The Vikings believed that the brave warriors who fell in battle would reap the most reward in the afterlife. This belief in many ways freed the Vikings to walk into battle with no fear and this would be the goal for many Viking in death. If you weren’t a warrior then of course you still had an opportunity for an afterlife as well.
Valhalla: – situated in Asgard the realm of the gods. The home of Odin. For brave warriors and the fallen.
Folkvangr: – a meadow realm, another place brave warriors could live in the afterlife. A field ruled over by the Goddess Freya. A good alternative.
Helgafjell: – the ‘holy mountain’. A nice place to live out the afterlife for those who did not die in battle but lived a good life.
Helheim: – the worst outcome for a Norse person in the afterlife. Frozen, desolate and dark, ruled by the Goddess Hel. Reserved for Norse who had died in a dishonourable way, such as laziness, old age.
The memento mori in Nordic countries was the ‘Valknut’. Broken down ‘Valr,’ translates as ‘slain warrior’ in old Norse and ‘knut’ means ‘knot.’ The symbol is synonymous with Odin, who was Chief of the Gods as well as the god of war and death. For that reason, the Valknut is also referred to as Odin’s knot. After a battle, Odin would handpick warriors who had the pleasure of going to Valhalla to spend the rest of their days. These lucky men would be escorted by Valkyries, female figures responsible for choosing who lived and died on the battlefield. The remaining fallen warriors went on to Fólkvangr.

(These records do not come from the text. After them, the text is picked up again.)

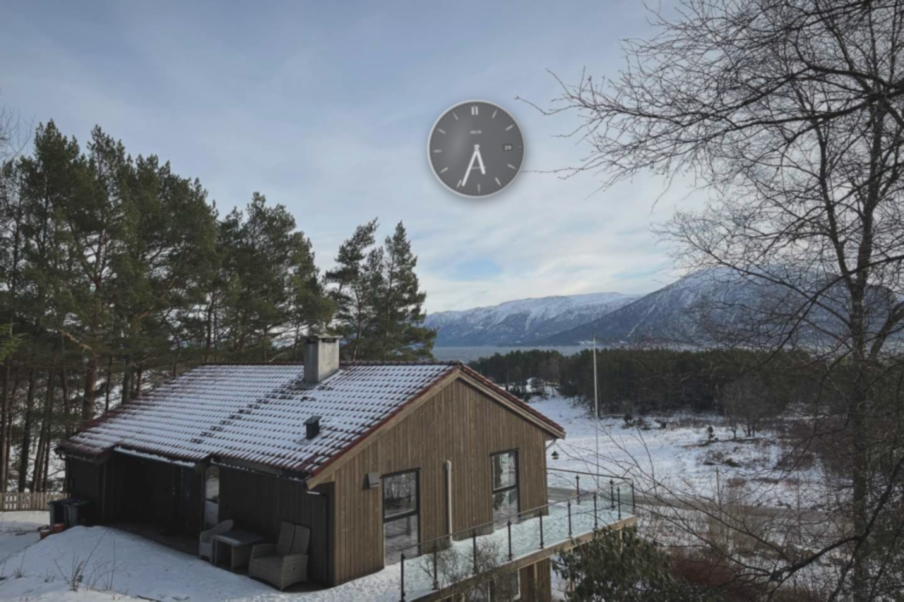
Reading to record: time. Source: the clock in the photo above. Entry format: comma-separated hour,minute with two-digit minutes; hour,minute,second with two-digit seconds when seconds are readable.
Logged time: 5,34
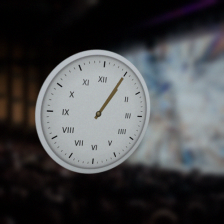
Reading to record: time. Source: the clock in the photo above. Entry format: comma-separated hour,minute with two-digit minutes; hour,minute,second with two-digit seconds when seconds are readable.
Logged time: 1,05
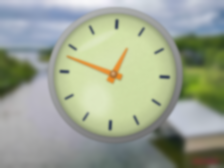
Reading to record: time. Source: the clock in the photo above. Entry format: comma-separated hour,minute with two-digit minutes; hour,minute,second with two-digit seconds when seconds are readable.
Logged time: 12,48
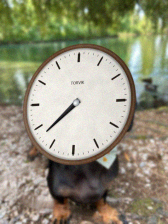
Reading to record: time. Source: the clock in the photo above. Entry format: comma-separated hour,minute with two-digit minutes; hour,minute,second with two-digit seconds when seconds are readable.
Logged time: 7,38
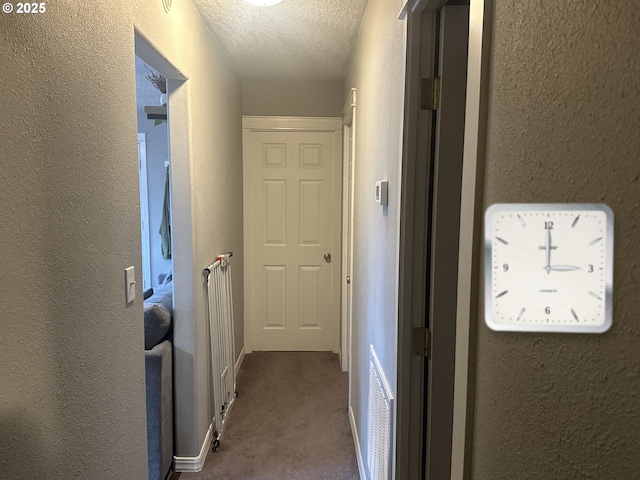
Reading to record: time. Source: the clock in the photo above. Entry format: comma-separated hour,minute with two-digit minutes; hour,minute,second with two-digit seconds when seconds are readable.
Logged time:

The Valknut symbolises the transition from life to death and is composed of three triangles linked in the middle. This symbol is one of the most well-known Norse symbols. The points of the triangles equal nine points. These are believed to correspond to the nine realms in Norse mythology.
The Norse ‘Valknut’ the symbol of the transition from life to death.

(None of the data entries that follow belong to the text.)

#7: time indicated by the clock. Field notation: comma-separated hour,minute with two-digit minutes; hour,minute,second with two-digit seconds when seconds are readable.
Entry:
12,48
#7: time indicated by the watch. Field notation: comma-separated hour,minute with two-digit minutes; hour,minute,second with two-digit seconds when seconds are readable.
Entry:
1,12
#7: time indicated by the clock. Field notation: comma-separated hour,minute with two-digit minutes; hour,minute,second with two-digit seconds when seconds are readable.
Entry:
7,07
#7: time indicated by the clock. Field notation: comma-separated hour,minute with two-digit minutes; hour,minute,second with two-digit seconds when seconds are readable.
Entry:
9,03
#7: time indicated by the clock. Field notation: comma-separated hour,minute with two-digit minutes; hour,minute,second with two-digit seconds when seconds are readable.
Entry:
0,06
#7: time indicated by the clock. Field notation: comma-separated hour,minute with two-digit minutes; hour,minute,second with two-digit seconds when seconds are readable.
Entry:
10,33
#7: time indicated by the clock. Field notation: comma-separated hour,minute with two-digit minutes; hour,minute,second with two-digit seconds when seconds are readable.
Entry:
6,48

Since Odin would openly welcome warriors slain in battle into the halls of Valhalla. Vikings went into battle looking forward to being greeted once they died, and thus were notoriously fearless in battle. When a warrior died they always wanted to make sure it was with a sword or an axe in their hands for that reason. No Viking wanted to end up in Helheim, the world of the dead where evil men ended up. Hel was the goddess that ruled this realm, and she punished anyone who came to her.

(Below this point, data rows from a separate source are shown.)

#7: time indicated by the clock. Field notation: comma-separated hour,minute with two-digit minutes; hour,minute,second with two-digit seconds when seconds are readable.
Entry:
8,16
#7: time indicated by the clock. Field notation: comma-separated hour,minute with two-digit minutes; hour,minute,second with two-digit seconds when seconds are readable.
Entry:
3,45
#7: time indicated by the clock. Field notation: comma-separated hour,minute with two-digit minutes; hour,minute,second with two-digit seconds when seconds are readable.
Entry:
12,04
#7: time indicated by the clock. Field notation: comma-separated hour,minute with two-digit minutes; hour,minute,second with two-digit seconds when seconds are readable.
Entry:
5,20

Many tombs in Scandinavia and former Viking lands have the Valknut drawn on them. Having these symbols showed faith in the cycle of life and death and a belief other worlds existed beyond the earth.
The simple truth is, we have all been given a fatal diagnosis. As the Foo Fighters song ‘DOA’ goes “No one’s getting out of here alive!” Ignoring or trying to hide from your mortality is a pointless, waste of energy. So why run from it? Instead, stand your ground and say “what can I do with the time allotted to me?” Aim to live a worthwhile and authentic life unfettered by fear. Once you have conquered a fear of death, anything goes.
“To practice death is to practice freedom. A man who has learned how to die has unlearned how to be a slave.”
(Michael de Montaigne)
The idea of memento mori and meditating on your mortality is only depressing if we miss the point. Used correctly it becomes a tool to create priority, perspective and urgency. To treat our time as a valuable resource and not waste it on small inconsequential things. Death doesn’t make life pointless but instead creates purpose and drive.
No one knows for certain how much time is on the clock. Don’t waste your time on trivial, pointless things and don’t take for granted the time you have. It doesn’t matter if it is a coin (obol), a symbol (Valknut, crucifix, ankh), books or just regular contemplation or meditation on the idea. Keep a Memento mori with you and live a fearless existence ready for whatever fate sends your way.
“Death smiles at us all, but all a man can do is smile back.”